Previously: 10 Key Articles About Foxconn, Foxconn as Alchemy: Magic Multipliers, Foxconn Destroys Single-Family Homes, Foxconn Devours Tens of Millions from State’s Road Repair Budget, The Man Behind the Foxconn Project, A Sham News Story on Foxconn, Another Pig at the Trough, Even Foxconn’s Projections Show a Vulnerable (Replaceable) Workforce, Foxconn in Wisconsin: Not So High Tech After All, Foxconn’s Ambition is Automation, While Appeasing the Politically Ambitious, Foxconn’s Shabby Workplace Conditions, Foxconn’s Bait & Switch, Foxconn’s (Overwhelmingly) Low-Paying Jobs, The Next Guest Speaker, Trump, Ryan, and Walker Want to Seize Wisconsin Homes to Build Foxconn Plant, Foxconn Deal Melts Away, “Later This Year,” Foxconn’s Secret Deal with UW-Madison, Foxconn’s Predatory Reliance on Eminent Domain, Foxconn: Failure & Fraud, Foxconn Roundup: Desperately Ill Edition, Foxconn Roundup: Indiana Layoffs & Automation Everywhere, Foxconn Roundup: Outside Work and Local Land, Foxconn Couldn’t Even Meet Its Low First-Year Goal, Foxconn Talks of Folding Wisconsin Manufacturing Plans, WISGOP Assembly Speaker Vos Hopes You’re Stupid, Lost Homes and Land, All Over a Foxconn Fantasy, Laughable Spin as Industrial Policy, and Foxconn: The ‘State Visit Project.’

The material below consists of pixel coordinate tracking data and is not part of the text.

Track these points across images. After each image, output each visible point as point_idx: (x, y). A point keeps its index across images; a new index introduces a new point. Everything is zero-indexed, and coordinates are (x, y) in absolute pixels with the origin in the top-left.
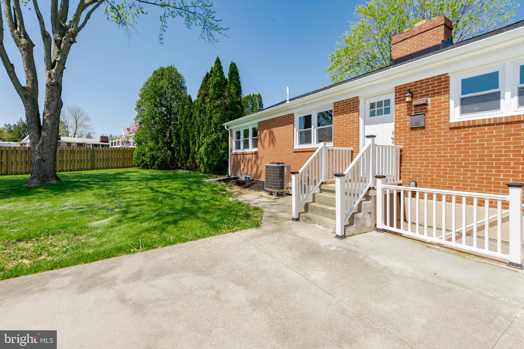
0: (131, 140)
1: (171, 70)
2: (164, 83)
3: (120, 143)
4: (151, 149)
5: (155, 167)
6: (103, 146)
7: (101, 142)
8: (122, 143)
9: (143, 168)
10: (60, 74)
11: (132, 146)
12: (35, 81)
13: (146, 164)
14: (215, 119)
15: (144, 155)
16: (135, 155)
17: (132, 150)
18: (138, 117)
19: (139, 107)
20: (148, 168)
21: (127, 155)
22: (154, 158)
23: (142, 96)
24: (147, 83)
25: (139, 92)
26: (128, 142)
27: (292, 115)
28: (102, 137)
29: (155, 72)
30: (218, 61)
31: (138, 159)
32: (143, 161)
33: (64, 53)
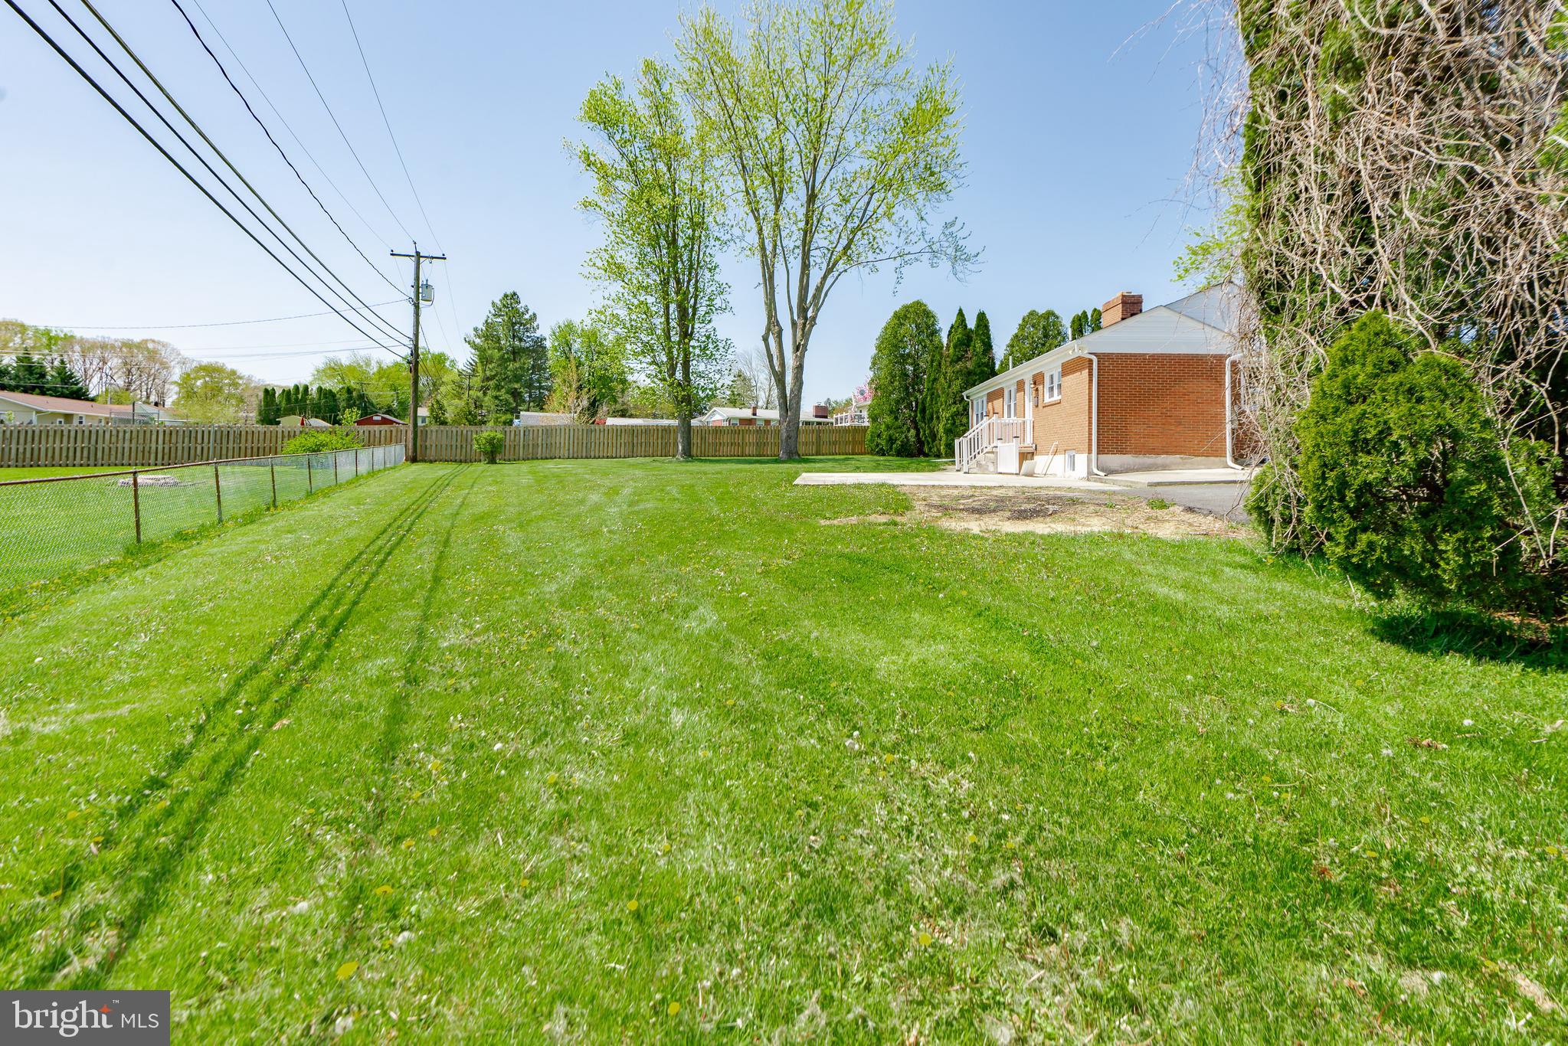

The question that I still don’t have any answer for is why Vos and Fitz were so hell-bent to completely own the Foxconn fiasco. So hell-bent that they enshrined their ownership in the lame-duck session by freezing Evers out of WEDC and doing anything to fix the Foxconn problems.
It was pretty clear by the election that this deal was a towering brown steaming pile of legendary proportions, and was going to leave a streak on everyone that had anything to do with it. Were V&F really just dewy-eyed Terry Gao fan-boys, or were they trying to build some sort of firewall around something really ugly coming downstream? I tend to favor, without any hard evidence, option B.
I suspect that we haven’t got anywhere near the whole story yet. Vos and Fitz are likely to have to do a lot more wagon-circling before this is done.
You told them it was going to suck. Take a bow…
That is a critical question: why so all-in? Your chronology is spot-on, too: by the time of the November election, so many solid national assessments made clear that this was a sham. They could have walked away and blamed Walker. They’ve stuck with this fiasco (even now.)
It doesn’t seem that it’s just obstinacy, and so your hunch that it’s something else is credible and compelling.
We’re likely to learn more, and none of it good…
Willy Shih, writing in Urban Milwaukee, has an informative technical article fleshing out what I have been harping on RE: Foxconn Glass.
https://urbanmilwaukee.com/2019/02/08/why-foxconns-chinese-style-didnt-translate/
The takeaway is that this was either an astoundingly shoddy job of systems engineering the project, or it was all a scam. Scam is way more probable than Foxconn not knowing how to make LCD displays…
Thanks much for this link. Great reading. Your take on the probabilities is obviously sound, as you’ve previously outlined production requirements (and limitations) of the original, grandiose promises the Walker Admin made for manufacturing at the plant. Walker thought he knew politics well enough to carry him through November, and it seems nothing mattered more to him than that.